For those of you who regularly write Arabic (and, incidentally, you can generalize this to any language inshallah), you might look at your writing and say, “man, that is ugggggleeeeeee!”
So how do you go about beautifying it? The key here is that you can recognize nice Arabic writing when you see it–and I don’t mean calligraphy.
The solution is surprisingly simple. Grab a mushaf (or, if you have them, one of the three Medinah University Arabic books), Apply your observational skills, and you can easily inshallah detect a few clues on how to improve (or even how to write them!) Check out the letters below:
What are some lessons we can learn from these few letters–noon, dhal, and alif?
- The noon is not symmetrical–rather, the right side is taller then the left! (You can see this more in the Medinah books inshallah.)
- Harakaat are slanted–not flat horizontal, as I first thought.
- Dhal has a straight back–it doesn’t start out curved.

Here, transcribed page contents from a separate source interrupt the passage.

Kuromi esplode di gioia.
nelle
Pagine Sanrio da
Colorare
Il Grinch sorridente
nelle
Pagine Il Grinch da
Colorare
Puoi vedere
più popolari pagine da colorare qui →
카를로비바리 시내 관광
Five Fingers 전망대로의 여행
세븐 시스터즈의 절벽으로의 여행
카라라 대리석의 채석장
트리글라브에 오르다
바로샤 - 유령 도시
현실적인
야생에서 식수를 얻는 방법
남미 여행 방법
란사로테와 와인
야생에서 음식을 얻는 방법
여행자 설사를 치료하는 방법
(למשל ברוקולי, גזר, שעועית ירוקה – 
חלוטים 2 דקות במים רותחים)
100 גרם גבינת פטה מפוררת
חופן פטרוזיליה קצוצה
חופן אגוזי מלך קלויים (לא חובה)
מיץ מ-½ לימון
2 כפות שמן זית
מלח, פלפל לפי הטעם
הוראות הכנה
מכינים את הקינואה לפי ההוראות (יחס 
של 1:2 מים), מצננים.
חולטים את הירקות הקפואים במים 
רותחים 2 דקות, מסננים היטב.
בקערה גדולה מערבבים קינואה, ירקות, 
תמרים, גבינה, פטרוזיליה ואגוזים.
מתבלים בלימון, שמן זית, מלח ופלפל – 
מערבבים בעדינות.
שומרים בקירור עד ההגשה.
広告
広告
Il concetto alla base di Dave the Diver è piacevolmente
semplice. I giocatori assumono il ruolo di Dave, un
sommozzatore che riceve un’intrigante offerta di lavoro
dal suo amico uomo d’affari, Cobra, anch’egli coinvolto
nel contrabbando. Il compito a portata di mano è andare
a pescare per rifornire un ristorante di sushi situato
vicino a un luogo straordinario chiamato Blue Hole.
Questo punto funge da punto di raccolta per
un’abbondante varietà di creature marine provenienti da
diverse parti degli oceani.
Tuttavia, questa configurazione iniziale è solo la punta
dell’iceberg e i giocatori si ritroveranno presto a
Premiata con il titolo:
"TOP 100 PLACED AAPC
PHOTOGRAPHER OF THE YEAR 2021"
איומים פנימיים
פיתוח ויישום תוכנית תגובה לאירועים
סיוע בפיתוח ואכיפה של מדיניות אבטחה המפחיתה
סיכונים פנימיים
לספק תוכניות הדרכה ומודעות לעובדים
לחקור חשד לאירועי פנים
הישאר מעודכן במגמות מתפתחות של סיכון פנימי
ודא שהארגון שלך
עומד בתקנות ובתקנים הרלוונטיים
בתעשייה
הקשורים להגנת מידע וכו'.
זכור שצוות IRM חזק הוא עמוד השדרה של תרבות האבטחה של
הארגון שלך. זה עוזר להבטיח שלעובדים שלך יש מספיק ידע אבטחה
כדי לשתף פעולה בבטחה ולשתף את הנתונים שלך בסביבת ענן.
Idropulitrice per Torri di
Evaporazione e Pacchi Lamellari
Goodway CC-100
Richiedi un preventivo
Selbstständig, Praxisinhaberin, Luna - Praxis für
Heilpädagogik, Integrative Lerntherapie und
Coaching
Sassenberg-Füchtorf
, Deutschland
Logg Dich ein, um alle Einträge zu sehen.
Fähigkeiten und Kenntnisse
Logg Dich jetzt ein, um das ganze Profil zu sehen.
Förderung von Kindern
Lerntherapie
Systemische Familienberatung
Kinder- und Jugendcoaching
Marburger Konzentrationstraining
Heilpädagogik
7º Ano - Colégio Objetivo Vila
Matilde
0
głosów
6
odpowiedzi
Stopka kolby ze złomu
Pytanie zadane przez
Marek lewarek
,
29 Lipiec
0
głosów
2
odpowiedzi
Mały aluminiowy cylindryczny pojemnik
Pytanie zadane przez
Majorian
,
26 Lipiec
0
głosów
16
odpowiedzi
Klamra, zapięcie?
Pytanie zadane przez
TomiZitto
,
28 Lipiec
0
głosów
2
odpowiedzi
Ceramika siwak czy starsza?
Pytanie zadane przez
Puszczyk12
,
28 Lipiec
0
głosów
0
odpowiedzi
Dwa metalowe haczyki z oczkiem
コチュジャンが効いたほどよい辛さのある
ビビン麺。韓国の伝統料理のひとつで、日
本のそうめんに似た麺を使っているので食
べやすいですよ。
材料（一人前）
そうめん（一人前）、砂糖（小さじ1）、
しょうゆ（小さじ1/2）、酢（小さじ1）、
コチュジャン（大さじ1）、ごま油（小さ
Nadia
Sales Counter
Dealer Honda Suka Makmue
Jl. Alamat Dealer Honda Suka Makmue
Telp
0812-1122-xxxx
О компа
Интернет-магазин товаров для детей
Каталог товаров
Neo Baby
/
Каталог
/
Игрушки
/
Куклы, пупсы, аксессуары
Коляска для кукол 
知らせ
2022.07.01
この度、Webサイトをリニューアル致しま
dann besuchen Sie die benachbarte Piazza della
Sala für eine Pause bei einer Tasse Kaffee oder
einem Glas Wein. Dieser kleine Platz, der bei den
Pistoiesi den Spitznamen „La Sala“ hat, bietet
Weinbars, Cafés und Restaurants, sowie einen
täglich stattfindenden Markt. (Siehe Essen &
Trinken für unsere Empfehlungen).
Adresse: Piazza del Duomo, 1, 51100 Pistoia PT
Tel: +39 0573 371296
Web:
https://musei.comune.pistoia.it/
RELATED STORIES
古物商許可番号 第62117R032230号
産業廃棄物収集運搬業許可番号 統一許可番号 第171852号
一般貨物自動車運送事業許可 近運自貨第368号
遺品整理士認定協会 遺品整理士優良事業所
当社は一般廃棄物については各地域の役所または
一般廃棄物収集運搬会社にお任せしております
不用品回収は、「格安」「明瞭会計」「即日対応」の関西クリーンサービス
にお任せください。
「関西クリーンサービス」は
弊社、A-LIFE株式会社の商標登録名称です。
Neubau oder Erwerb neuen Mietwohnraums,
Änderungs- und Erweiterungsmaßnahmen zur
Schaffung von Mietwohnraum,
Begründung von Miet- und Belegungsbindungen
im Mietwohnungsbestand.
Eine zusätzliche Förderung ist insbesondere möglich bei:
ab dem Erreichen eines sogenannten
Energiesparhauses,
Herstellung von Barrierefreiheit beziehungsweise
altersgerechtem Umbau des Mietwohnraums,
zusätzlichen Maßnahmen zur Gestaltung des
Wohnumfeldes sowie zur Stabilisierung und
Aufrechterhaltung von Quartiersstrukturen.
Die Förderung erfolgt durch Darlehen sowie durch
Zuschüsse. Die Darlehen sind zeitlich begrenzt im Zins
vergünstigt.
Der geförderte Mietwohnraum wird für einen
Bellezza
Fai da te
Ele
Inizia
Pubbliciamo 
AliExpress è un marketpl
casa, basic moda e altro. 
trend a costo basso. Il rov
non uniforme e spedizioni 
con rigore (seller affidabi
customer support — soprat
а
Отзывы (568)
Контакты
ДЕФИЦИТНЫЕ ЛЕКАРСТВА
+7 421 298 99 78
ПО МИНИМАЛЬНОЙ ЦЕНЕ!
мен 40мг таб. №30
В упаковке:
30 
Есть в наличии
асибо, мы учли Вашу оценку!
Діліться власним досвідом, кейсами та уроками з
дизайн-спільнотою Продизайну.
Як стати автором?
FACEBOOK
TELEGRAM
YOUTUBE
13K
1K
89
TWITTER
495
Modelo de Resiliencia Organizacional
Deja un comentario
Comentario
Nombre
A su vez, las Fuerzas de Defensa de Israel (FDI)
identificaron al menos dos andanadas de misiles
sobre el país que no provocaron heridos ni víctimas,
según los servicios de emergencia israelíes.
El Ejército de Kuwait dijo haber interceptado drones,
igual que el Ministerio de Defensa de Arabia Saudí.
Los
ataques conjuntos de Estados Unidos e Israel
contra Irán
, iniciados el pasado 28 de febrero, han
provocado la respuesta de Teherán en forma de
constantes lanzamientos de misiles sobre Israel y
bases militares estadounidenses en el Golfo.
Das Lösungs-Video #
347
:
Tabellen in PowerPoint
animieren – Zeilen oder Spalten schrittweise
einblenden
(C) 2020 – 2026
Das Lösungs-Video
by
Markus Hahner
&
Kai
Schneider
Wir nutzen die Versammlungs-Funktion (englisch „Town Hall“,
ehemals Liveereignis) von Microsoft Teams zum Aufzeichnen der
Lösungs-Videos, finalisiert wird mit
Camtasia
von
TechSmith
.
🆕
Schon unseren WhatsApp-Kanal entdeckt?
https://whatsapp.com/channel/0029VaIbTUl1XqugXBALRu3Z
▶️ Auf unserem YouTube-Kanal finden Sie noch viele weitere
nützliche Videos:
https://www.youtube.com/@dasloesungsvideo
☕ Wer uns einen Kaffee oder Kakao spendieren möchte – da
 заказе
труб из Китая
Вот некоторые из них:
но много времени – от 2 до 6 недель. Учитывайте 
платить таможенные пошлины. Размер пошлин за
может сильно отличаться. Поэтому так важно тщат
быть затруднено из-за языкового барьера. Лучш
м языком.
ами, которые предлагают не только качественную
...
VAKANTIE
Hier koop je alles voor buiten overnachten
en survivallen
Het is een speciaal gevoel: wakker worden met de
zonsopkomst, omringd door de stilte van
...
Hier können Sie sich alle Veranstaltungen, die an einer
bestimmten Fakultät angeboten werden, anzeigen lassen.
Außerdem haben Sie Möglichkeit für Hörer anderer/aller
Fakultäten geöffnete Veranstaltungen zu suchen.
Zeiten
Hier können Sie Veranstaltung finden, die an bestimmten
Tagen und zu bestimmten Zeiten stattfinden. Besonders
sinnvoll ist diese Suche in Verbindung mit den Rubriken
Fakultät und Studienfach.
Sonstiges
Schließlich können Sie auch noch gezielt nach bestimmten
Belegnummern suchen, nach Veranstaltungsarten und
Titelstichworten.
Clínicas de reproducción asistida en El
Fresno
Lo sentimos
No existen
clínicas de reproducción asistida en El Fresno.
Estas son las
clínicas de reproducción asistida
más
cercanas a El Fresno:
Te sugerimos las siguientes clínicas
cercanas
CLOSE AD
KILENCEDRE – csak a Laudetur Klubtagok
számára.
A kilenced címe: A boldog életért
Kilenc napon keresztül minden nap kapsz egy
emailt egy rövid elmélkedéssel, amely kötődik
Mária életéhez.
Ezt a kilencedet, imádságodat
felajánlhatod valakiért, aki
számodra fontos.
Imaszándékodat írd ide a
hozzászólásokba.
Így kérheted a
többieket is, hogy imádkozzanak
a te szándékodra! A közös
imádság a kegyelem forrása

- Dhal and alif are the same height–meaning your dhals should fill the line from top to bottom, if you write on ruled paper.
Allah knows best, you can find more yourself with a bit of effort. Look at the letter itself–how did they write it? Where did they start? How does it look in relation to other letters?
And of course, unless you write regularly (even once a week is good), none of this will benefit you too much. Wallahu ‘alim.